Entries taken from a collection
=======

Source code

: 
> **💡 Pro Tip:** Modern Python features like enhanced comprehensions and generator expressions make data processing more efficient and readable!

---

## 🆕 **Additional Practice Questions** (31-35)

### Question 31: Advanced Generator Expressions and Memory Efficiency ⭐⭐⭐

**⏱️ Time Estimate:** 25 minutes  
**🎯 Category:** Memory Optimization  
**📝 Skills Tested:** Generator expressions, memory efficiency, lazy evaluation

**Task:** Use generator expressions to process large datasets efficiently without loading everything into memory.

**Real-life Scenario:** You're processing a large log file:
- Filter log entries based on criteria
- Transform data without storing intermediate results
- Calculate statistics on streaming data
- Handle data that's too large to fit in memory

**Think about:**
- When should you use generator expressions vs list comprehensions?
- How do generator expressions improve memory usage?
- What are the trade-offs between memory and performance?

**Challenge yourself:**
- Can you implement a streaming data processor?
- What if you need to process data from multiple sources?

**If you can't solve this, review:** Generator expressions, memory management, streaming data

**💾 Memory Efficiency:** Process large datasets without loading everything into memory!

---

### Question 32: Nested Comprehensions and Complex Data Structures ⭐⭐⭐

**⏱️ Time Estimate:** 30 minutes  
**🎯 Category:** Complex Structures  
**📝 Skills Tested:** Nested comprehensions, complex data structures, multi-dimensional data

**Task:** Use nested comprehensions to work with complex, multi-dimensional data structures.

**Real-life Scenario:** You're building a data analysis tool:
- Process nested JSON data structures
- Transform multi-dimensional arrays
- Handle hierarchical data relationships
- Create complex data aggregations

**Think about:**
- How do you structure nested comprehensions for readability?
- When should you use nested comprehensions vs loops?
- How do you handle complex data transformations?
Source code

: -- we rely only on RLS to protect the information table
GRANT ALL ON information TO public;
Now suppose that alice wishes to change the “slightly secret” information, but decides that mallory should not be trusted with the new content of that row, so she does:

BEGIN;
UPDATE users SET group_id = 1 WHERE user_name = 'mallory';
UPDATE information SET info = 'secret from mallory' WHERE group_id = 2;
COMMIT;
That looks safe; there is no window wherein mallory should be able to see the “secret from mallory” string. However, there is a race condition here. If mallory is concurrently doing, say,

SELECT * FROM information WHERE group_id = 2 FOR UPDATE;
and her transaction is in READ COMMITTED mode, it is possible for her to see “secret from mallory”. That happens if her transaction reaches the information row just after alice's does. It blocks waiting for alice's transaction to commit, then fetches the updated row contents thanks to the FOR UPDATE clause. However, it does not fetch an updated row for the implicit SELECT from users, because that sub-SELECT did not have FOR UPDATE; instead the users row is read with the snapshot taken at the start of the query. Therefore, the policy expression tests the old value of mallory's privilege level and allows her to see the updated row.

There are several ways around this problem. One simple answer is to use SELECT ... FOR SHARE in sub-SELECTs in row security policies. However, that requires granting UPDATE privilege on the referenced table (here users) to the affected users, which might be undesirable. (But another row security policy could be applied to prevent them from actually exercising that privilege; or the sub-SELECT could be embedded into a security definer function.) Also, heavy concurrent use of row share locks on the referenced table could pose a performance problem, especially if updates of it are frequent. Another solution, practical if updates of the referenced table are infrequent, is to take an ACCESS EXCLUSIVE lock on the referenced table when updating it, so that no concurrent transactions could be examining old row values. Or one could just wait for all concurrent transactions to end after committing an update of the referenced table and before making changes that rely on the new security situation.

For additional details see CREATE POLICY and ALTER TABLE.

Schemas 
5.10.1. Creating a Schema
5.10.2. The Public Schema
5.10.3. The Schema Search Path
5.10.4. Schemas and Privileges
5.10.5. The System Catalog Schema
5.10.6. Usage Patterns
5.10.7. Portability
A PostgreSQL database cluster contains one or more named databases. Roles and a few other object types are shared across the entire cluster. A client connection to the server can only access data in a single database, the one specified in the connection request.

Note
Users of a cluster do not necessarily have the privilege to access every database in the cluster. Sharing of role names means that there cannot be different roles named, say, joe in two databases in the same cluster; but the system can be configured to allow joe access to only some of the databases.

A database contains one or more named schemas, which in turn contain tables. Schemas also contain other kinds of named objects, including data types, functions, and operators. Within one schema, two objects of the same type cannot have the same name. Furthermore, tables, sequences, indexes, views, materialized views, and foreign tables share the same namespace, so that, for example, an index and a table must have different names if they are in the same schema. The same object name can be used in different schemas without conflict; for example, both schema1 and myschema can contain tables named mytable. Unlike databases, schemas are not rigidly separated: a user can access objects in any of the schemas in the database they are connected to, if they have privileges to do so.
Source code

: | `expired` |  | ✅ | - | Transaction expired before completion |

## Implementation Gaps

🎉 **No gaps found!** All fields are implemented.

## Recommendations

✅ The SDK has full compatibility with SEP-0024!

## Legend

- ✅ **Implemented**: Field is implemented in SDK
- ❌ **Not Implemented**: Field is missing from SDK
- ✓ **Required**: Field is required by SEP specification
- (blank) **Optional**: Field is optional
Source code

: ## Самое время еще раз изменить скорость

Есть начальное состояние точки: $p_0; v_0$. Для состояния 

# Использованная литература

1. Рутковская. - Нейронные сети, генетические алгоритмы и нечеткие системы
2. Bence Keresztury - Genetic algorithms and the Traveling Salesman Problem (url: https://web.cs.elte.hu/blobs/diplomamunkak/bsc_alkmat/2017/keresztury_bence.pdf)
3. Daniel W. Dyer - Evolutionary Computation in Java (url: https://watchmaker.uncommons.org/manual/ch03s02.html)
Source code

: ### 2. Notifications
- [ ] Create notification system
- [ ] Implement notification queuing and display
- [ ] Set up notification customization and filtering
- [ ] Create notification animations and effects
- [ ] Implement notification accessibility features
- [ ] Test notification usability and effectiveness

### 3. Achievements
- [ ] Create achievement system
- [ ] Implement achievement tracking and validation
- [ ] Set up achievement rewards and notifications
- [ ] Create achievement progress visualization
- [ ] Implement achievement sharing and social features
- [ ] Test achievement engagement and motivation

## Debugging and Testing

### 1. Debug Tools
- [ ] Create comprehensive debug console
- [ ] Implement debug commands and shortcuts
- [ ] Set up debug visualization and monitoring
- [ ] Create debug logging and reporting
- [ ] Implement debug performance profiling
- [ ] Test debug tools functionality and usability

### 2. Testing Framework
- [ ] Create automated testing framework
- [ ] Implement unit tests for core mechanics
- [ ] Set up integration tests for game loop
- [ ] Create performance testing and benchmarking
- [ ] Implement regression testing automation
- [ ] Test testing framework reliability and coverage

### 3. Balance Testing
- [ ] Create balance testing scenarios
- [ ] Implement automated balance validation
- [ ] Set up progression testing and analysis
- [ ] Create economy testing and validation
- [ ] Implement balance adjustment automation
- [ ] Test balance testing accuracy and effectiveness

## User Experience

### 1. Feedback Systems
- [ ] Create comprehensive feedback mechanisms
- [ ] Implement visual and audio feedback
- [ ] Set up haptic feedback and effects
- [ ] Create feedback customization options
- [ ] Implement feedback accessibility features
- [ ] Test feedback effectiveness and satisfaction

=======

Written task
Which lines belong in the answer? Exactly those from the first line of the entries through the line holding "- What if you", inclusive, copied unchanged.

Task result
Source code

: 
> **💡 Pro Tip:** Modern Python features like enhanced comprehensions and generator expressions make data processing more efficient and readable!

---

## 🆕 **Additional Practice Questions** (31-35)

### Question 31: Advanced Generator Expressions and Memory Efficiency ⭐⭐⭐

**⏱️ Time Estimate:** 25 minutes  
**🎯 Category:** Memory Optimization  
**📝 Skills Tested:** Generator expressions, memory efficiency, lazy evaluation

**Task:** Use generator expressions to process large datasets efficiently without loading everything into memory.

**Real-life Scenario:** You're processing a large log file:
- Filter log entries based on criteria
- Transform data without storing intermediate results
- Calculate statistics on streaming data
- Handle data that's too large to fit in memory

**Think about:**
- When should you use generator expressions vs list comprehensions?
- How do generator expressions improve memory usage?
- What are the trade-offs between memory and performance?

**Challenge yourself:**
- Can you implement a streaming data processor?
- What if you need to process data from multiple sources?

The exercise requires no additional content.